### Aim of the exercise
Convert the records below into a JSON list of strings, one string per line, with blank lines omitted.

### Records for processing
···

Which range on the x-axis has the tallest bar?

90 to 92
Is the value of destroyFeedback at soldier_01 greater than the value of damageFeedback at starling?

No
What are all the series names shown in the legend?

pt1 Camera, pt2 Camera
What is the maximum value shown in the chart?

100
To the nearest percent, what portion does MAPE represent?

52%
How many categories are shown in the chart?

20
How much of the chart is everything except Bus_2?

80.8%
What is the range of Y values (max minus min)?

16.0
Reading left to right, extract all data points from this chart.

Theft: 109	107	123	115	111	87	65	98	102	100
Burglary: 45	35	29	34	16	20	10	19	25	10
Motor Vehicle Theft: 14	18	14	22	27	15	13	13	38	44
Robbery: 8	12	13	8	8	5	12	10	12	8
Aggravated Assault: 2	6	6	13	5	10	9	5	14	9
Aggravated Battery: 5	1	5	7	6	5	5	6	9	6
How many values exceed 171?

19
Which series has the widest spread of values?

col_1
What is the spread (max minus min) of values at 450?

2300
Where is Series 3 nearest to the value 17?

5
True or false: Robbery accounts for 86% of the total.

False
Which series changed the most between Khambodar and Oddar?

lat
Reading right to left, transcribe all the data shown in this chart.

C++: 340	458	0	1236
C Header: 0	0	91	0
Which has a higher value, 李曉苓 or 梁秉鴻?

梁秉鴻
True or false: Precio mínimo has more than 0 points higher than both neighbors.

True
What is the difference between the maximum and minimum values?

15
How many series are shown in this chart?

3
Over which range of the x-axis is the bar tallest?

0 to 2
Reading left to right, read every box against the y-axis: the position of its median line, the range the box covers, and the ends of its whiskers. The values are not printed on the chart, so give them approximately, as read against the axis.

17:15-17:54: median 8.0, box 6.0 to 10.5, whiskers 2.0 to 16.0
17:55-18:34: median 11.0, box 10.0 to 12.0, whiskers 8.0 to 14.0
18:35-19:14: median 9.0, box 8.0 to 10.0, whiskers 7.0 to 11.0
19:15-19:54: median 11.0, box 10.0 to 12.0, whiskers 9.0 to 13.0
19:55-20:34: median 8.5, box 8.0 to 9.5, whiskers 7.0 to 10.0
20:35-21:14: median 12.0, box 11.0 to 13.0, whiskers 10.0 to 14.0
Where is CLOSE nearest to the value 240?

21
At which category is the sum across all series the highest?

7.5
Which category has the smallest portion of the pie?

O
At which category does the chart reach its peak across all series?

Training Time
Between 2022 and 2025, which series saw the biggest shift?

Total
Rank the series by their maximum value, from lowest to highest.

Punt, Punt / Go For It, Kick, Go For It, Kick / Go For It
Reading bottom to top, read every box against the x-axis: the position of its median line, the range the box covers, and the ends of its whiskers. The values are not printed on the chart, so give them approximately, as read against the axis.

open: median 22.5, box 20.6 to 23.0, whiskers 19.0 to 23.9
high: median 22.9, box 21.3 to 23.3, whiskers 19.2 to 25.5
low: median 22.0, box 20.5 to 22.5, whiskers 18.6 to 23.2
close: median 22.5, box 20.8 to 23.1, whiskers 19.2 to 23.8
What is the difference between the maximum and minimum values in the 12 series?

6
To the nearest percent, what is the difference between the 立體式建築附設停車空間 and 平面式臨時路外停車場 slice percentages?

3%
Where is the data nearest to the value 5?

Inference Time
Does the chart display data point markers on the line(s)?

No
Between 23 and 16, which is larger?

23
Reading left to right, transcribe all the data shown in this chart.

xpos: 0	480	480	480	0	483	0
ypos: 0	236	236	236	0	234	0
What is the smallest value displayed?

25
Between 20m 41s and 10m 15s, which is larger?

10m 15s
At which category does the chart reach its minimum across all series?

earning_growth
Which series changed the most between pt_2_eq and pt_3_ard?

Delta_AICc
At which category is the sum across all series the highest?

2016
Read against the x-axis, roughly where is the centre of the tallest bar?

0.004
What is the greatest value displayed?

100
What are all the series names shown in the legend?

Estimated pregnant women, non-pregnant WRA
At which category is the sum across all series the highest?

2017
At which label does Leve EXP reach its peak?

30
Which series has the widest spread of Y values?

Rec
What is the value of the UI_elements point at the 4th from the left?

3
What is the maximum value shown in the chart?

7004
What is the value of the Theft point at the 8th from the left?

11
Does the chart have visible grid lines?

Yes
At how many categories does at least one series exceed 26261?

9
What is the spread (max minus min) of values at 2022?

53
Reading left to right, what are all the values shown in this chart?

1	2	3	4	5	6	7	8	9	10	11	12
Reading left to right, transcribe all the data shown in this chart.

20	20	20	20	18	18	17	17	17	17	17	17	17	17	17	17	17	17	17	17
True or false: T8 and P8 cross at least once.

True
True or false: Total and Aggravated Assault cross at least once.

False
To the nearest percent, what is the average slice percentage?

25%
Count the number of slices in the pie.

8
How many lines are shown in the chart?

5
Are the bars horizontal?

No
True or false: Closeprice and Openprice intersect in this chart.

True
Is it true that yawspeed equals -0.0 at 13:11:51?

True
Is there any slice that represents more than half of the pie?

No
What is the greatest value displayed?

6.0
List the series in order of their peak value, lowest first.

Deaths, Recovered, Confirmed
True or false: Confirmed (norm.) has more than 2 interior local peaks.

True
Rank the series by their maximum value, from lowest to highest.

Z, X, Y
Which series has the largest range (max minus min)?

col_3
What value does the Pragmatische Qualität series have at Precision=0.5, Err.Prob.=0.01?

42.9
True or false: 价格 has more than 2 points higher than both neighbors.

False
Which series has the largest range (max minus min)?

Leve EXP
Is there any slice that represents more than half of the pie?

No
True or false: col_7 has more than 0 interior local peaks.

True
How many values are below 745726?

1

···

### Result for this task
[
  "Which range on the x-axis has the tallest bar?",
  "90 to 92",
  "Is the value of destroyFeedback at soldier_01 greater than the value of damageFeedback at starling?",
  "No",
  "What are all the series names shown in the legend?",
  "pt1 Camera, pt2 Camera",
  "What is the maximum value shown in the chart?",
  "100",
  "To the nearest percent, what portion does MAPE represent?",
  "52%",
  "How many categories are shown in the chart?",
  "20",
  "How much of the chart is everything except Bus_2?",
  "80.8%",
  "What is the range of Y values (max minus min)?",
  "16.0",
  "Reading left to right, extract all data points from this chart.",
  "Theft: 109\t107\t123\t115\t111\t87\t65\t98\t102\t100",
  "Burglary: 45\t35\t29\t34\t16\t20\t10\t19\t25\t10",
  "Motor Vehicle Theft: 14\t18\t14\t22\t27\t15\t13\t13\t38\t44",
  "Robbery: 8\t12\t13\t8\t8\t5\t12\t10\t12\t8",
  "Aggravated Assault: 2\t6\t6\t13\t5\t10\t9\t5\t14\t9",
  "Aggravated Battery: 5\t1\t5\t7\t6\t5\t5\t6\t9\t6",
  "How many values exceed 171?",
  "19",
  "Which series has the widest spread of values?",
  "col_1",
  "What is the spread (max minus min) of values at 450?",
  "2300",
  "Where is Series 3 nearest to the value 17?",
  "5",
  "True or false: Robbery accounts for 86% of the total.",
  "False",
  "Which series changed the most between Khambodar and Oddar?",
  "lat",
  "Reading right to left, transcribe all the data shown in this chart.",
  "C++: 340\t458\t0\t1236",
  "C Header: 0\t0\t91\t0",
  "Which has a higher value, 李曉苓 or 梁秉鴻?",
  "梁秉鴻",
  "True or false: Precio mínimo has more than 0 points higher than both neighbors.",
  "True",
  "What is the difference between the maximum and minimum values?",
  "15",
  "How many series are shown in this chart?",
  "3",
  "Over which range of the x-axis is the bar tallest?",
  "0 to 2",
  "Reading left to right, read every box against the y-axis: the position of its median line, the range the box covers, and the ends of its whiskers. The values are not printed on the chart, so give them approximately, as read against the axis.",
  "17:15-17:54: median 8.0, box 6.0 to 10.5, whiskers 2.0 to 16.0",
  "17:55-18:34: median 11.0, box 10.0 to 12.0, whiskers 8.0 to 14.0",
  "18:35-19:14: median 9.0, box 8.0 to 10.0, whiskers 7.0 to 11.0",
  "19:15-19:54: median 11.0, box 10.0 to 12.0, whiskers 9.0 to 13.0",
  "19:55-20:34: median 8.5, box 8.0 to 9.5, whiskers 7.0 to 10.0",
  "20:35-21:14: median 12.0, box 11.0 to 13.0, whiskers 10.0 to 14.0",
  "Where is CLOSE nearest to the value 240?",
  "21",
  "At which category is the sum across all series the highest?",
  "7.5",
  "Which category has the smallest portion of the pie?",
  "O",
  "At which category does the chart reach its peak across all series?",
  "Training Time",
  "Between 2022 and 2025, which series saw the biggest shift?",
  "Total",
  "Rank the series by their maximum value, from lowest to highest.",
  "Punt, Punt / Go For It, Kick, Go For It, Kick / Go For It",
  "Reading bottom to top, read every box against the x-axis: the position of its median line, the range the box covers, and the ends of its whiskers. The values are not printed on the chart, so give them approximately, as read against the axis.",
  "open: median 22.5, box 20.6 to 23.0, whiskers 19.0 to 23.9",
  "high: median 22.9, box 21.3 to 23.3, whiskers 19.2 to 25.5",
  "low: median 22.0, box 20.5 to 22.5, whiskers 18.6 to 23.2",
  "close: median 22.5, box 20.8 to 23.1, whiskers 19.2 to 23.8",
  "What is the difference between the maximum and minimum values in the 12 series?",
  "6",
  "To the nearest percent, what is the difference between the 立體式建築附設停車空間 and 平面式臨時路外停車場 slice percentages?",
  "3%",
  "Where is the data nearest to the value 5?",
  "Inference Time",
  "Does the chart display data point markers on the line(s)?",
  "No",
  "Between 23 and 16, which is larger?",
  "23",
  "Reading left to right, transcribe all the data shown in this chart.",
  "xpos: 0\t480\t480\t480\t0\t483\t0",
  "ypos: 0\t236\t236\t236\t0\t234\t0",
  "What is the smallest value displayed?",
  "25",
  "Between 20m 41s and 10m 15s, which is larger?",
  "10m 15s",
  "At which category does the chart reach its minimum across all series?",
  "earning_growth",
  "Which series changed the most between pt_2_eq and pt_3_ard?",
  "Delta_AICc",
  "At which category is the sum across all series the highest?",
  "2016",
  "Read against the x-axis, roughly where is the centre of the tallest bar?",
  "0.004",
  "What is the greatest value displayed?",
  "100",
  "What are all the series names shown in the legend?",
  "Estimated pregnant women, non-pregnant WRA",
  "At which category is the sum across all series the highest?",
  "2017",
  "At which label does Leve EXP reach its peak?",
  "30",
  "Which series has the widest spread of Y values?",
  "Rec",
  "What is the value of the UI_elements point at the 4th from the left?",
  "3",
  "What is the maximum value shown in the chart?",
  "7004",
  "What is the value of the Theft point at the 8th from the left?",
  "11",
  "Does the chart have visible grid lines?",
  "Yes",
  "At how many categories does at least one series exceed 26261?",
  "9",
  "What is the spread (max minus min) of values at 2022?",
  "53",
  "Reading left to right, what are all the values shown in this chart?",
  "1\t2\t3\t4\t5\t6\t7\t8\t9\t10\t11\t12",
  "Reading left to right, transcribe all the data shown in this chart.",
  "20\t20\t20\t20\t18\t18\t17\t17\t17\t17\t17\t17\t17\t17\t17\t17\t17\t17\t17\t17",
  "True or false: T8 and P8 cross at least once.",
  "True",
  "True or false: Total and Aggravated Assault cross at least once.",
  "False",
  "To the nearest percent, what is the average slice percentage?",
  "25%",
  "Count the number of slices in the pie.",
  "8",
  "How many lines are shown in the chart?",
  "5",
  "Are the bars horizontal?",
  "No",
  "True or false: Closeprice and Openprice intersect in this chart.",
  "True",
  "Is it true that yawspeed equals -0.0 at 13:11:51?",
  "True",
  "Is there any slice that represents more than half of the pie?",
  "No",
  "What is the greatest value displayed?",
  "6.0",
  "List the series in order of their peak value, lowest first.",
  "Deaths, Recovered, Confirmed",
  "True or false: Confirmed (norm.) has more than 2 interior local peaks.",
  "True",
  "Rank the series by their maximum value, from lowest to highest.",
  "Z, X, Y",
  "Which series has the largest range (max minus min)?",
  "col_3",
  "What value does the Pragmatische Qualität series have at Precision=0.5, Err.Prob.=0.01?",
  "42.9",
  "True or false: 价格 has more than 2 points higher than both neighbors.",
  "False",
  "Which series has the largest range (max minus min)?",
  "Leve EXP",
  "Is there any slice that represents more than half of the pie?",
  "No",
  "True or false: col_7 has more than 0 interior local peaks.",
  "True",
  "How many values are below 745726?",
  "1"
]